Virtual Threads vs. Reactive Programming

If you’re already on Spring WebFlux, should you switch to virtual threads?

Probably not, at least not immediately. Reactive programming gives you similar scalability characteristics and has good ecosystem support. Virtual threads give you the same scalability with synchronous, blocking code—which many teams find easier to reason about, debug, and test.

If you’re starting a new project and don’t have specific reasons for reactive programming (streaming responses, SSE, complex async composition), virtual threads with Spring MVC is now a compelling option.

If you’re on Spring WebFlux but find the reactive model complex to maintain, a migration to Spring MVC + virtual threads is worth considering.

Frequently Asked Questions

What Java and Spring Boot versions are required for virtual threads?

Virtual threads require Java 21 or later (they were in preview in Java 19-20 but became stable in Java 21). For Spring Boot, version 3.2 or later is recommended—it introduced first-class virtual thread support via the spring.threads.virtual.enabled=true property. Earlier Spring Boot 3.x versions require manual executor configuration to enable virtual threads.

Do virtual threads replace reactive programming with Spring WebFlux?

Virtual threads and reactive programming solve the same problem—high concurrency with I/O-bound workloads—but with different approaches. Virtual threads let you write standard blocking code with the scalability of non-blocking I/O. WebFlux requires a reactive programming model (Project Reactor) which has a steeper learning curve but mature ecosystem support. If you’re starting a new project, virtual threads with Spring MVC is now a compelling choice. If you’re already on WebFlux and it’s working well, there’s no urgency to switch.

What is thread pinning and how do I detect it in my Spring Boot application?

Thread pinning happens when a virtual thread cannot be unmounted from its carrier (OS) thread—typically when it enters a synchronized block and then performs a blocking I/O operation. The virtual thread is “pinned” to the carrier thread, which defeats the scalability benefit. Detect pinning by running with the JVM flag -Djdk.tracePinnedThreads=full, which prints a stack trace whenever pinning occurs. Common causes in Spring Boot applications include synchronized blocks in JDBC drivers, some third-party libraries, and legacy code.

How should I size database connection pools when using virtual threads?
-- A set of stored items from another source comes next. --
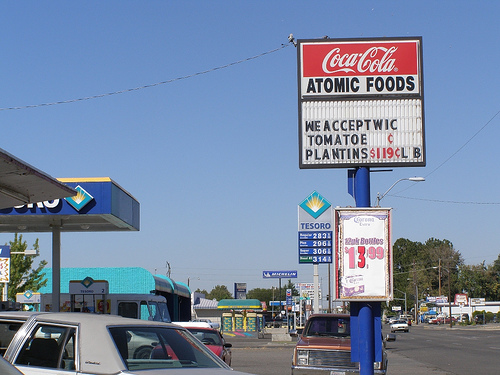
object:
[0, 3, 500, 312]
sky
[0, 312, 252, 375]
car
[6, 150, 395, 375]
station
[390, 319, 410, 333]
car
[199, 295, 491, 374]
street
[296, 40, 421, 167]
sign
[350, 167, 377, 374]
pole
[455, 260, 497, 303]
tree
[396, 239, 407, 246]
leaves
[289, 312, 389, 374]
car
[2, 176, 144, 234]
awning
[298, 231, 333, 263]
prices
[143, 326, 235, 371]
car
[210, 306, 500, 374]
road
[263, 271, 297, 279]
sign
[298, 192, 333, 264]
sign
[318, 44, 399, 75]
logo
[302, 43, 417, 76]
rectangle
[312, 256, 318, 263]
numbers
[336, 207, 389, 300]
sign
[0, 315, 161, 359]
car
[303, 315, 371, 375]
front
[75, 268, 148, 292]
side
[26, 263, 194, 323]
building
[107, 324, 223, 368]
back window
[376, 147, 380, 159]
numbers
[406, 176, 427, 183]
street light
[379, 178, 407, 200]
pole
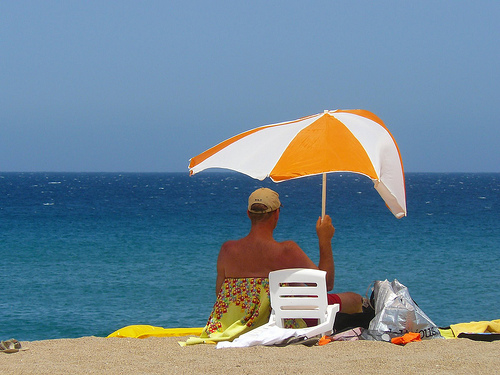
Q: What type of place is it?
A: It is an ocean.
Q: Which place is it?
A: It is an ocean.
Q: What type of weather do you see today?
A: It is clear.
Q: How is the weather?
A: It is clear.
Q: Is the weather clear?
A: Yes, it is clear.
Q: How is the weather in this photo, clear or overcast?
A: It is clear.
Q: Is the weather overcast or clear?
A: It is clear.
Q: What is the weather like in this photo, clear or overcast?
A: It is clear.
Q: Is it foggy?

With virtual threads you can handle far more concurrent requests, which means your connection pool can become the bottleneck faster than before. Counterintuitively, you often want a smaller pool with virtual threads, sized to match your database’s actual capacity (number of CPU cores on the DB server × 2-4 is a common starting point), not the number of application threads. With HikariCP, set maximumPoolSize based on what your database can handle, not on expected application concurrency. Monitor connection wait times and adjust accordingly.

Are virtual threads faster than platform threads for CPU-bound work?

No. Virtual threads do not improve CPU-bound work—they’re designed specifically for I/O-bound workloads where threads spend most of their time waiting (on network, disk, or database). For CPU-intensive operations like video encoding, heavy computation, or number crunching, platform threads are equivalent and the overhead of virtual thread management may actually make performance slightly worse. Virtual threads shine in applications with high concurrency and lots of blocking I/O, which describes the vast majority of Spring Boot web applications.

Summary

Java virtual threads with Spring Boot 3.2+ give you high-concurrency I/O handling without reactive programming. The configuration is a single property. The main things to watch:

  • Pinning: Replace synchronized blocks that contain I/O with ReentrantLock
  • Connection pools: Size them for your actual concurrency, not your old thread pool size
  • CPU-bound work: Virtual threads don’t help here
  • Existing reactive apps: No need to migrate if you’re already scaling well

For most teams running standard Spring Boot applications with database and HTTP I/O, this is a straightforward win. Enable it, run your load tests, check for pinning, tune your pools.